Although unions represented 30 percent of the U.S. workforce just 30 years ago, today the figure is only 14 percent. "Every percentage point drop is a new invitation to exploitation," Kingsley insisted.

Organizing is necessary to reverse the present decline in working-class living standards and the growing gap between rich and poor, the UE officer declared. "We’re working longer and harder for less," Kingsley said. Meanwhile, "the lion’s share of the wealth created by our long hard labors is funneled directly to the richest of the rich. Ninety percent of all new wealth created in our country in the last 15 years has gone to the 20 percent of the people who are the wealthiest and 62 percent of all new wealth created has gone to the richest 1 percent."
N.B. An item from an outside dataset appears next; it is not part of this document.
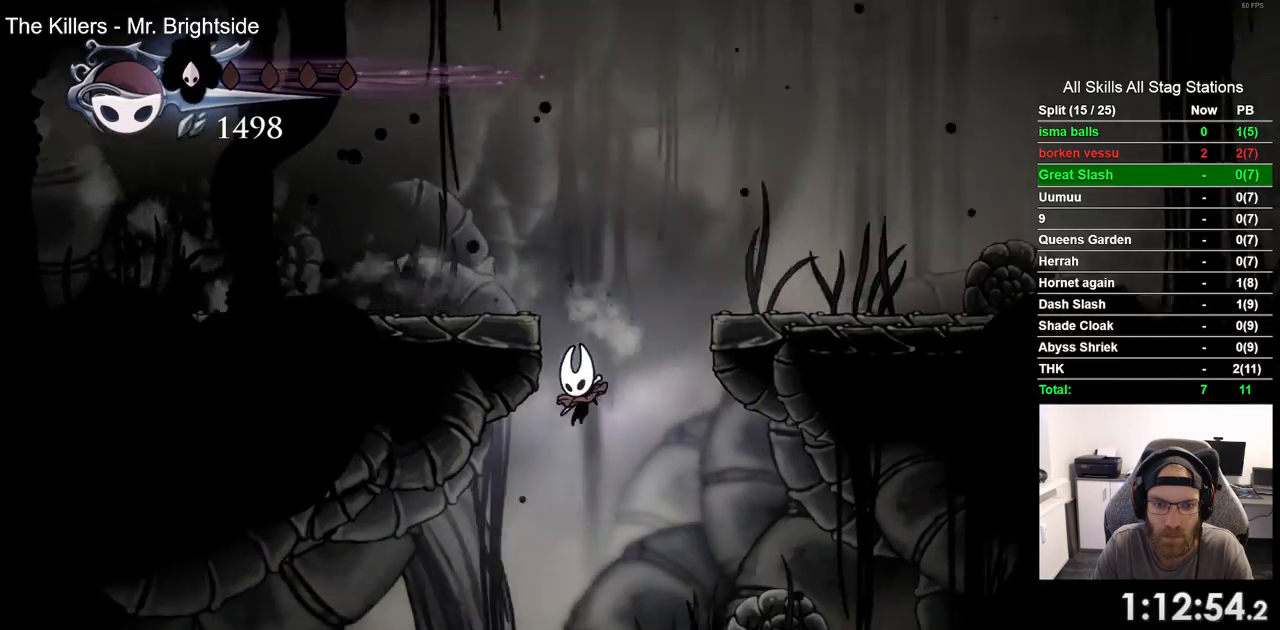
{"buttons": ["R1", "R2", "DPAD_LEFT"], "left_stick": "center", "right_stick": "center", "events": [[450, "R1", "down"], [450, "R2", "down"]]}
UE is doing more than saying labor needs to organize, Kingsley told the convention. "We’re working at it and we’re working hard."

The past year is the sixth consecutive year that a thousand or more workers were organized under the UE banner, and in the 11 months since the previous convention UE signed 11 first contracts, he reported.

With UE entering the third year of its five-year plan, the national leadership believes the union’s resources should be shifted to those regions where there is greater possibility of success, Kingsley said. The record of the past two years shows UE’s "Factories-plus" approach is working, with organizing success recorded across economic sectors.